More generally, the reinvigoration of the Congress and the INDIA alliance – if it holds together (which at present seems likely) – means that the BJP will need to deal with a more vocal and active opposition. “No longer will parliament be muzzled and stifled as it has been over the past ten years”, said Sonia Gandhi, chairperson of the Congress. Though the opposition will now be better positioned to enforce welcome checks on government action, some analysts believe Modi may double down on the Hindu nationalist agenda to try consolidating his power. In his victory speech, he spoke of the need to strengthen India’s arms industry, create jobs for youth, raise exports and support farmers. The question is what he might do to pursue ideological goals he left unmentioned. Apart from the Uniform Civil Code, the BJP has already promised that it will move to enforce the Citizen Amendment Act, as the required rules were cleared by parliament just before the elections. 

Major change is unlikely in India’s foreign policy, where Modi’s approach over his first two terms enjoys a high approval rate among Indians.
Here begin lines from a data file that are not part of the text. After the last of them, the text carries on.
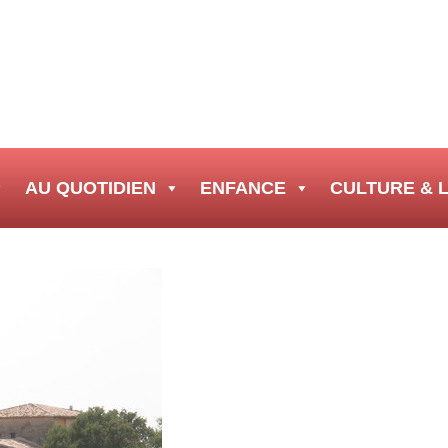
AU QUOTIDIEN
ENFANCE
CULTURE & L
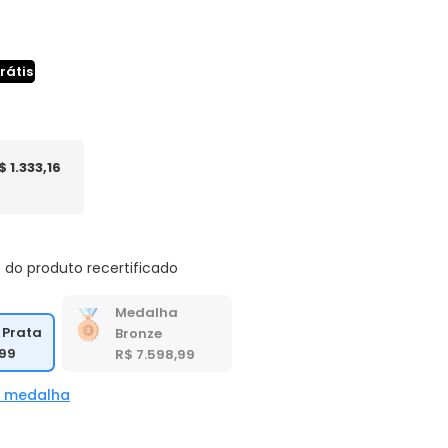
rátis
$ 1.333,16
 do produto recertificado
Medalha
 Prata
Bronze
,99
R$ 7.598,99
a medalha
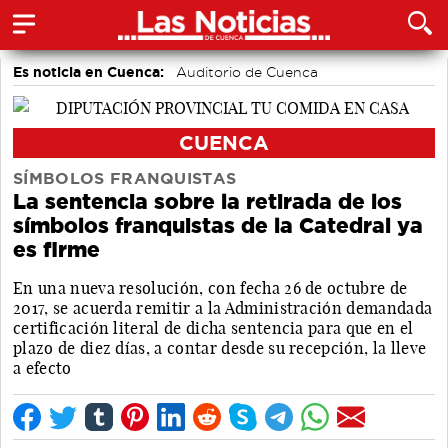
Es noticia en Cuenca:
Auditorio de Cuenca
CUENCA
SÍMBOLOS FRANQUISTAS
La sentencia sobre la retirada de los
símbolos franquistas de la Catedral ya
es firme
En una nueva resolución, con fecha 26 de octubre de
2017, se acuerda remitir a la Administración demandada
certificación literal de dicha sentencia para que en el
plazo de diez días, a contar desde su recepción, la lleve
a efecto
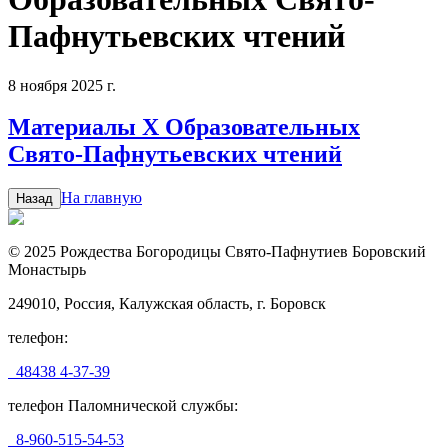
Пафнутьевских чтений
8 ноября 2025 г.
Материалы X Образовательных
Свято-Пафнутьевских чтений
На главную
Назад
© 2025 Рождества Богородицы Свято-Пафнутиев Боровский
Монастырь
249010, Россия, Калужская область, г. Боровск
телефон:
48438 4-37-39
телефон Паломнической службы:
8-960-515-54-53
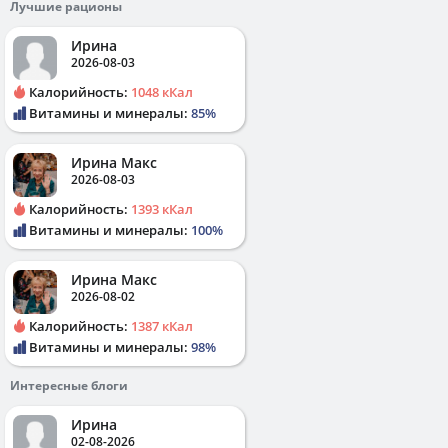
Лучшие рационы
Ирина
2026-08-03
Калорийность:
1048 кКал
Витамины и минералы:
85%
Ирина Макс
2026-08-03
Калорийность:
1393 кКал
Витамины и минералы:
100%
Ирина Макс
2026-08-02
Калорийность:
1387 кКал
Витамины и минералы:
98%
Интересные блоги
Ирина
02-08-2026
Broadly speaking, the Modi government will probably continue to seek a diverse group of friends and partners – at the same time steering the country closer to the United States, striving to be a leading voice for the so-called Global South, and pursuing its ambitions of becoming a permanent member of the UN Security Council and the Nuclear Suppliers Group. It will also keep cultivating ties with Moscow, with which it has enjoyed good relations since the early days of India’s independence in 1947. India has a strong defence partnership with Russia and needs its support to manage prickly relations with China. 
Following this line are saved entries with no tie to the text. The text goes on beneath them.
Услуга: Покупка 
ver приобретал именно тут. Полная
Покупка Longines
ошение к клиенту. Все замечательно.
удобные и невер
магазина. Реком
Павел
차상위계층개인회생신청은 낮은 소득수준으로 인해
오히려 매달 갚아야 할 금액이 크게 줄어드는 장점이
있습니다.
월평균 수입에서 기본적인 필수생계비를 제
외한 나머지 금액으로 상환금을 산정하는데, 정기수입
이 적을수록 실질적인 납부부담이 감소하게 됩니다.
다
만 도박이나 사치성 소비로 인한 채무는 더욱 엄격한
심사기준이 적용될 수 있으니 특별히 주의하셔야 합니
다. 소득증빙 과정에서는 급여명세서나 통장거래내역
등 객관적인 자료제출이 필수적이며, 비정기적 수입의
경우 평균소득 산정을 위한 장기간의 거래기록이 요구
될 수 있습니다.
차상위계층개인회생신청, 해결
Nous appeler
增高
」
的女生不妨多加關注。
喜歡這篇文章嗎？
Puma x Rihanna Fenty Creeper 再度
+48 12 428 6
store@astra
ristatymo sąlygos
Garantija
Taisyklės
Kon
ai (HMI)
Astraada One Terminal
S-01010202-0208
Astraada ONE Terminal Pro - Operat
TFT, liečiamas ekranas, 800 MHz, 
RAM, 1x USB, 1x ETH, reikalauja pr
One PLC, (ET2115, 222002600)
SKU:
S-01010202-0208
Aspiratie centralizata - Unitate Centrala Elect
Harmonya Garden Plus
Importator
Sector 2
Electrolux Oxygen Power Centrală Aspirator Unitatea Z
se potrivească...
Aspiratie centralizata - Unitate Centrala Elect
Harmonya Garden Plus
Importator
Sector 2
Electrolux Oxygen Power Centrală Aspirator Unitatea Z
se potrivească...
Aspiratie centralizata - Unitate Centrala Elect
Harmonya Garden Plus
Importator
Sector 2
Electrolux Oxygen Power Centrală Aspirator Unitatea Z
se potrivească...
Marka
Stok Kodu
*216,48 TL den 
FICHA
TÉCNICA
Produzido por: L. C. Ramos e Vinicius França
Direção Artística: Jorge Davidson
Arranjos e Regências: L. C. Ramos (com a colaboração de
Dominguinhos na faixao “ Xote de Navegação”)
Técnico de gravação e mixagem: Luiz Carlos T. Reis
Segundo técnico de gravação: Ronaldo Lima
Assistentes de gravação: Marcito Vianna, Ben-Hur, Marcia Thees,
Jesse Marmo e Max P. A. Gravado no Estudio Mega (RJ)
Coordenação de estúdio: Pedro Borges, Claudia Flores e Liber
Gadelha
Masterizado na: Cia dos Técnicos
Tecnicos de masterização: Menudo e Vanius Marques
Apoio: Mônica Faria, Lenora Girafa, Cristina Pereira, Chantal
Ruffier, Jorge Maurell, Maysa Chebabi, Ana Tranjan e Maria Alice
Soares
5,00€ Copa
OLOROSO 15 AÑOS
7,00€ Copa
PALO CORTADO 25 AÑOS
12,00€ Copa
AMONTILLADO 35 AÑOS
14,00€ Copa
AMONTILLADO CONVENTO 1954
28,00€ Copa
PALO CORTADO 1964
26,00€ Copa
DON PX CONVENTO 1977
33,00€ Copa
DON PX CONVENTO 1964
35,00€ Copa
Beijing will remain at the centre of New Delhi’s international calculations. Bilateral relations have been frozen since 2020, when a clash on the disputed border left twenty Indian and four Chinese soldiers dead. The two sides have subsequently deployed an estimated 100,000 troops on either side of the border – and tensions remain high. Though Modi has denied that Chinese troops have intruded into Indian territory, India has in fact lost access to at least 1,000 sq km of land it used to patrol along the border. Relations are also at a standstill with India’s arch-rival Pakistan, as they have been since 2019, when New Delhi accused Islamabad of letting suicide bombers kill 44 soldiers in Indian-administered Kashmir. During the campaign, Modi explicitly said he does not intend to restore relations with Islamabad. Revealingly, Modi invited all the elected leaders from South Asia except Pakistan’s prime minister to attend his swearing-in ceremony. Although some anticipated that the Modi government might reach out to China and Pakistan once it had secured a third term, the BJP’s electoral setback makes the chances of rapprochement look slim, as Modi himself is unlikely to make a move that could further tarnish his strongman image domestically. 
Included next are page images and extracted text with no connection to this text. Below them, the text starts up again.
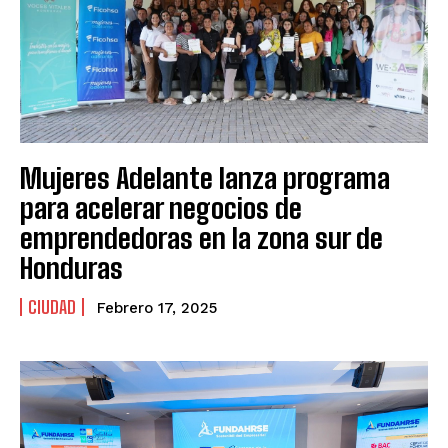
Mujeres Adelante lanza programa
para acelerar negocios de
emprendedoras en la zona sur de
Honduras
CIUDAD
Febrero 17, 2025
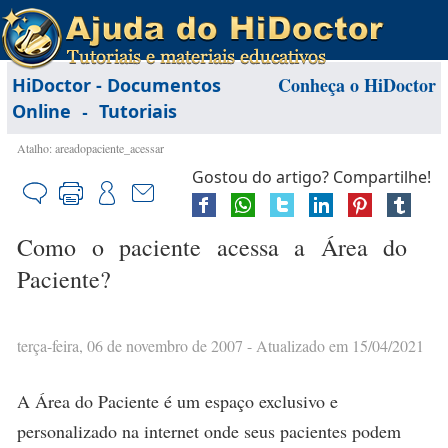
Conheça o HiDoctor
HiDoctor - Documentos
-
Online
Tutoriais
Atalho: areadopaciente_acessar
Gostou do artigo? Compartilhe!
Como o paciente acessa a Área do
Paciente?
terça-feira, 06 de novembro de 2007
- Atualizado em 15/04/2021
A Área do Paciente é um espaço exclusivo e
personalizado na internet onde seus pacientes podem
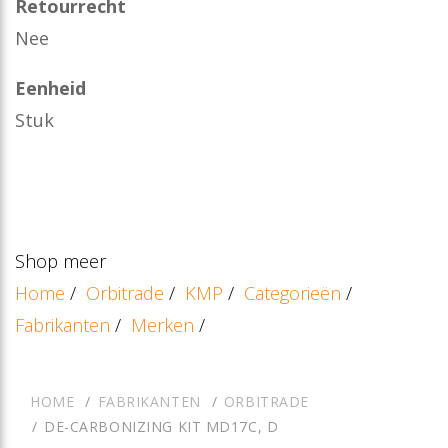
Retourrecht
Nee
Eenheid
Stuk
Shop meer
Home
/
Orbitrade
/
KMP
/
Categorieën
/
Fabrikanten
/
Merken
/
HOME
FABRIKANTEN
ORBITRADE
DE-CARBONIZING KIT MD17C, D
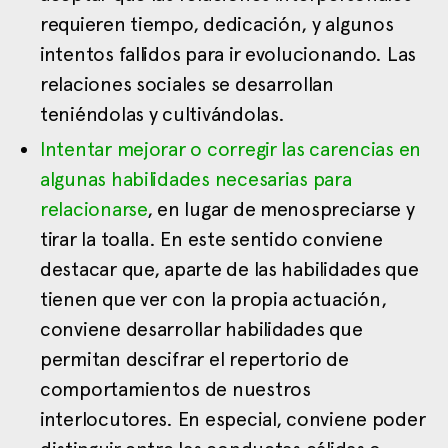
requieren tiempo, dedicación, y algunos
intentos fallidos para ir evolucionando. Las
relaciones sociales se desarrollan
teniéndolas y cultivándolas.
Intentar mejorar o corregir las carencias en
algunas habilidades necesarias para
relacionarse
, en lugar de menospreciarse y
tirar la toalla. En este sentido conviene
destacar que, aparte de las habilidades que
tienen que ver con la propia actuación,
conviene desarrollar habilidades que
permitan descifrar el repertorio de
comportamientos de nuestros
interlocutores. En especial, conviene poder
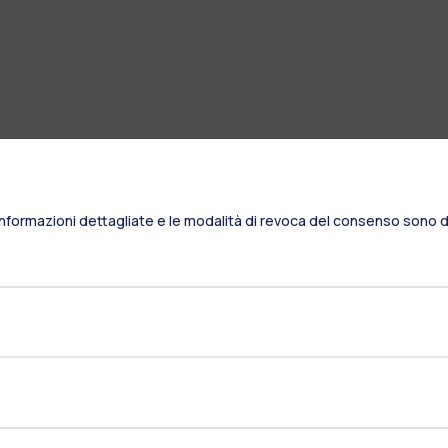
Informazioni dettagliate e le modalità di revoca del consenso sono di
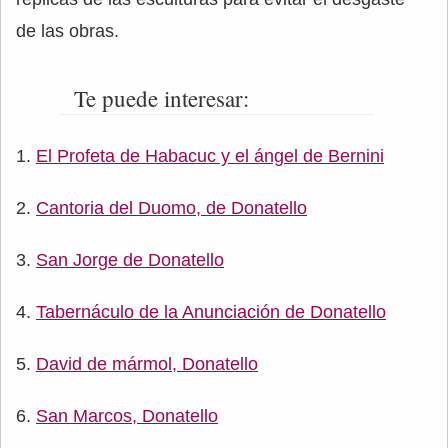
de las obras.
Te puede interesar:
El Profeta de Habacuc y el ángel de Bernini
Cantoria del Duomo, de Donatello
San Jorge de Donatello
Tabernáculo de la Anunciación de Donatello
David de mármol, Donatello
San Marcos, Donatello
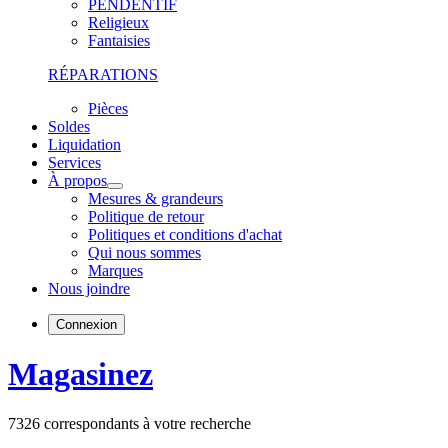
PENDENTIF
Religieux
Fantaisies
RÉPARATIONS
Pièces
Soldes
Liquidation
Services
À propos
Mesures & grandeurs
Politique de retour
Politiques et conditions d'achat
Qui nous sommes
Marques
Nous joindre
Connexion
Magasinez
7326
correspondants à votre recherche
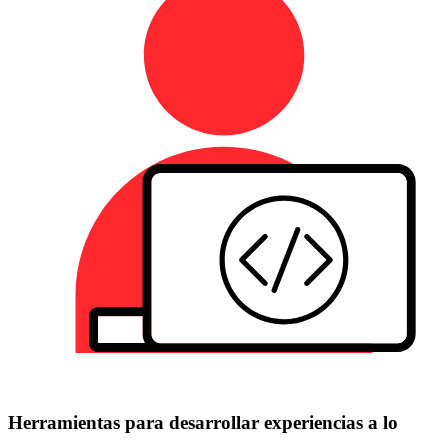
Herramientas para desarrollar experiencias a lo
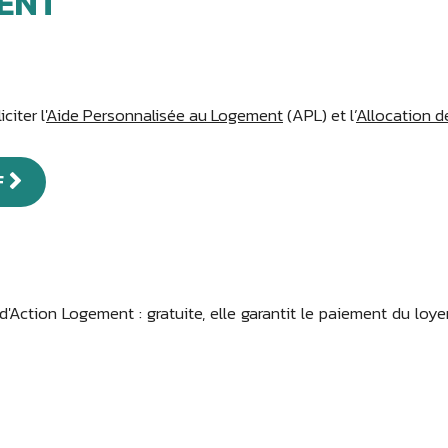
MENT
iter l'
Aide Personnalisée au Logement
(APL) et l’
Allocation d
F
d'Action Logement : gratuite, elle garantit le paiement du loyer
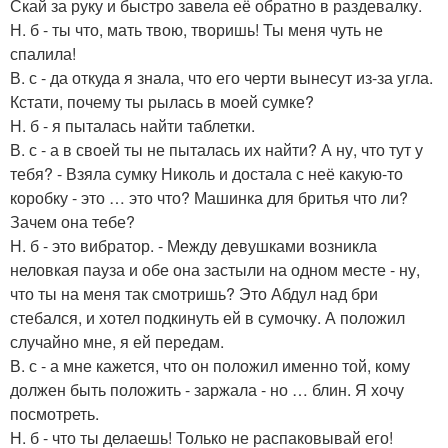
Скай за руку и быстро завела её обратно в раздевалку.
Н. б - ты что, мать твою, творишь! Ты меня чуть не
спалила!
В. с - да откуда я знала, что его черти вынесут из-за угла.
Кстати, почему ты рылась в моей сумке?
Н. б - я пыталась найти таблетки.
В. с - а в своей ты не пыталась их найти? А ну, что тут у
тебя? - Взяла сумку Николь и достала с неё какую-то
коробку - это … это что? Машинка для бритья что ли?
Зачем она тебе?
Н. б - это вибратор. - Между девушками возникла
неловкая пауза и обе она застыли на одном месте - ну,
что ты на меня так смотришь? Это Абдул над бри
стебался, и хотел подкинуть ей в сумочку. А положил
случайно мне, я ей передам.
В. с - а мне кажется, что он положил именно той, кому
должен быть положить - заржала - но … блин. Я хочу
посмотреть.
Н. б - что ты делаешь! Только не распаковывай его!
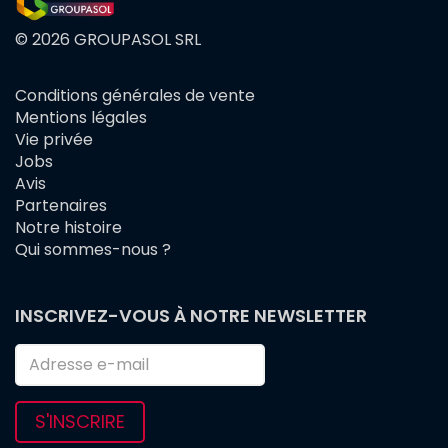
© 2026 GROUPASOL SRL
Conditions générales de vente
FOOTER
Mentions légales
MENU
Vie privée
Jobs
Avis
Partenaires
Notre histoire
Qui sommes-nous ?
INSCRIVEZ-VOUS À NOTRE NEWSLETTER
S'INSCRIRE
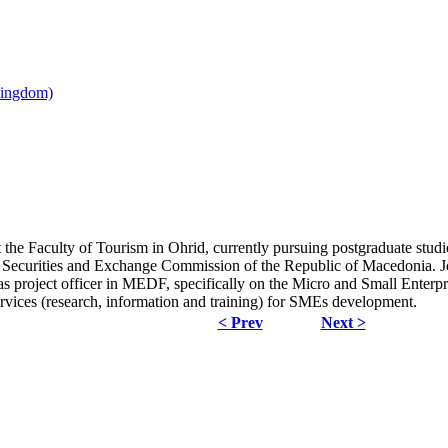
 the Faculty of Tourism in Ohrid, currently pursuing postgraduate stu
 the Securities and Exchange Commission of the Republic of Macedonia.
roject officer in MEDF, specifically on the Micro and Small Enterpri
services (research, information and training) for SMEs development.
< Prev
Next >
Manipur and Kashmir will also continue to pose security challenges for the Modi government. Militants in Manipur carried out attacks on 8 June, with insurgents in Kashmir following suit the next day. In the Manipur incident, suspected Kuki-Zo militants torched 30 houses and two police outposts, days after killing a Meitei farmer, in the Jiribam district, one of the few left with a mixed population. About 200 people from both the Meitei and Kuki-Zo communities have been evacuated. Militants also attacked an advance security convoy, which was on its way to Jiribam to assess the situation before the chief minister’s visit, injuring two policemen. In the Jammu and Kashmir attack, militants fired at a bus carrying Hindu pilgrims in Jammu region’s Reasi district, killing nine people and wounding 33. The attack was most likely timed to coincide with the swearing-in of the new government. There were three more militant attacks in the region in the next couple of days, injuring more than ten security personnel. The attacks in Manipur and Kashmir illustrate the shortcomings of the Modi government’s security policy in the previous term and cast a shadow over the next.